German Chancellor Angela Merkel has cancelled a meeting with the Israeli government, a government spokesman said in Berlin on Monday.
Both sides agreed to hold the next round of German-Israeli government-level talks in the new year, the spokesman said, giving the reason as "the variety of international appointments within the context of the German presidency of the G20."
While the official response was that the meeting planned for May 10 in Jerusalem had to be cancelled due to elections in September, another reason was Merkel's dissatisfaction with the Israeli settlement legalization law passed earlier this month, Haaretz reported, citing anonymous German and Israeli sources.
Since 2008, German chancellors and Israeli premiers, as well as their senior officials, have met nearly annually in either Jerusalem or Berlin for a summit to underscore their countries' close relationship.
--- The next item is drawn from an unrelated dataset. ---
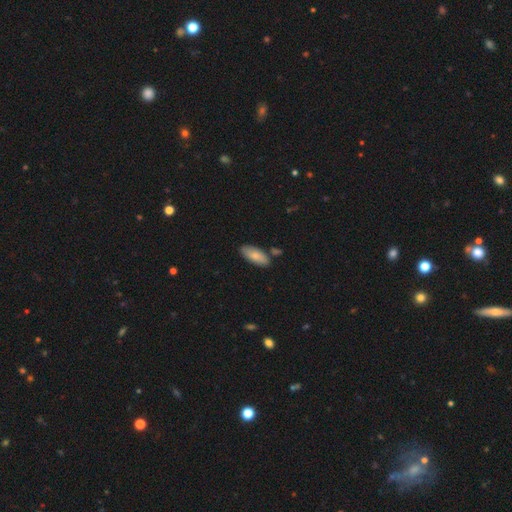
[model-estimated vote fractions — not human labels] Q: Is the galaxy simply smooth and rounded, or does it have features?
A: smooth — 79%.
The law, which prompted condemnation from several countries and international organizations, stipulates that settlements found to be illegally built on Palestinian-owned land will not be removed.
A petition against the law has already been filed with the Israeli Supreme Court, which is widely expected to strike it down.
"The confidence we had in the Israeli government's commitment to the two-state solution has been profoundly shaken," said the German Foreign Ministry in a statement released after the law was passed.
The cancellation of the summit is one of several ways Germany plans to express its displeasure with the law and Israeli settlement activity using diplomatic and public channels, reported Haaretz.